A collaboration with Greg Essick, DDS, PhD, from the UNC School of Dentistry has proven highly beneficial for the student researchers. On top of their partnerships with medical professionals, Brugarolas and Valero-Sarmiento have been awarded high honors for their novel research. Their work was recently selected as one of three recipients of the American Academy of Dental Sleep medicine (AADSM) Student Research Award, based on the scientific merit of their abstract submitted to and presented at the 2015 AADSM 24th Annual Meeting in Seattle.

Additionally, they received first place in the graduate category at the Seventh Annual Leadership and Innovative Showcase organized by the Poole College of Management and NC State University.

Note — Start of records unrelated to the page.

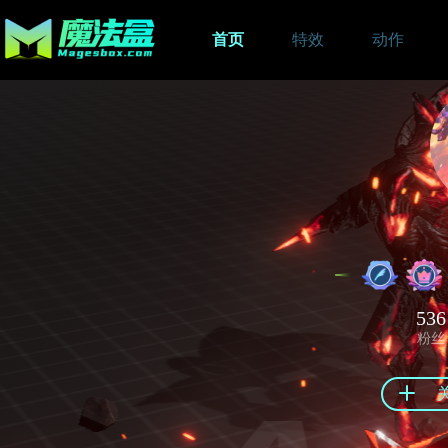
首页
特效
动作
536
粉丝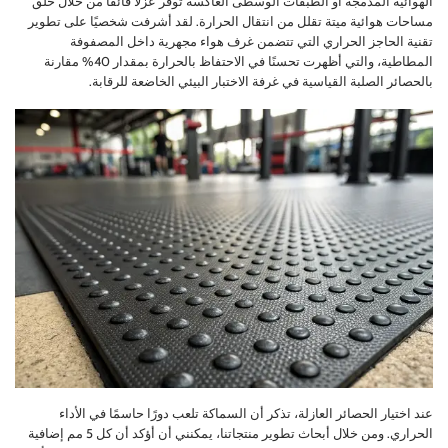
الهوائية المدمجة أو الطبقات الوسطى العاكسة توفر عزلًا فائقًا من خلال خلق
مساحات هوائية ميتة تقلل من انتقال الحرارة. لقد أشرفت شخصيًا على تطوير
تقنية الحاجز الحراري التي تتضمن غرف هواء مجهرية داخل المصفوفة
المطاطية، والتي أظهرت تحسنًا في الاحتفاظ بالحرارة بمقدار 40% مقارنة
بالحصائر الصلبة القياسية في غرفة الاختبار البيئي الخاضعة للرقابة.
عند اختيار الحصائر العازلة، تذكر أن السماكة تلعب دورًا حاسمًا في الأداء
الحراري. ومن خلال أبحاث تطوير منتجاتنا، يمكنني أن أؤكد أن كل 5 مم إضافية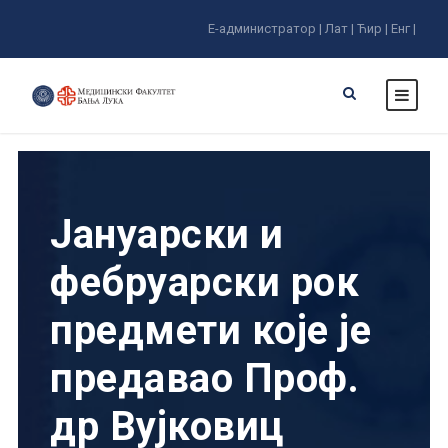
Е-администратор |
Лат |
Ћир |
Енг |
Јануарски и
фебруарски рок
предмети које је
предавао Проф.
др Вујковиц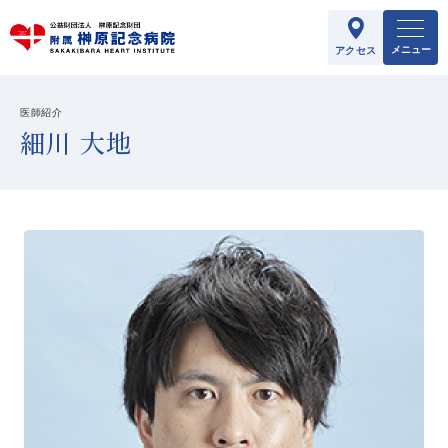
メニュー
アクセス
医師紹介
細川 大地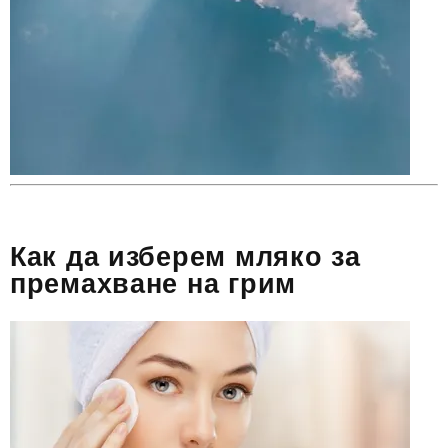
Как да изберем мляко за
премахване на грим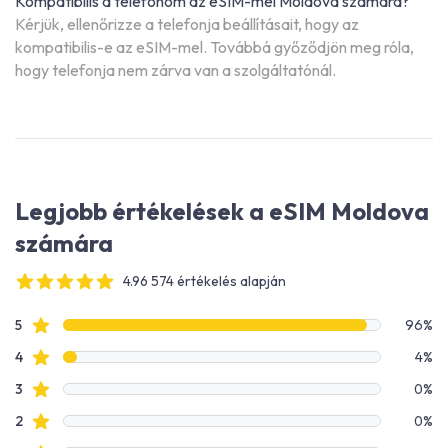
Kompatibilis a telefonom az eSIM-mel Moldova számára?
Kérjük, ellenőrizze a telefonja beállításait, hogy az
kompatibilis-e az eSIM-mel. Továbbá győződjön meg róla,
hogy telefonja nem zárva van a szolgáltatónál.
Legjobb értékelések a eSIM Moldova
számára
4.96 574 értékelés alapján
4 out of 5 stars
Értékelési adatok
Csillagos értékelések
5
96%
Csillagos értékelések
4
4%
Csillagos értékelések
3
0%
Csillagos értékelések
2
0%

Brugarolas says in a release, “It has been a great multidisciplinary learning experience in which we have interacted with students and experts from very different fields in order to shape our idea into a working prototype. We had to leave our comfort zone and learn about materials and pneumatics to build the actuator. We also applied our expertise to work out the electronics for the sensor integration and the Bluetooth data transmission, and to develop machine learning algorithms to process the sensor data. I think that this ‘Systems Thinking’ competence is one of the key skills that ASSIST provides to the students.”

The NSF Nanosystems Engineering Research Center (NERC) for Advanced Self-Powered Systems of Integrated Sensors and Technologies (ASSIST) develops and employs nano-enabled energy harvesting, energy storage, nanodevices, and sensors to create innovative, battery-free and body-powered wearable health monitoring systems. This center of excellence received funding from the National Science Foundation (NSF) in 2012 for five years of research, renewable out until 2022.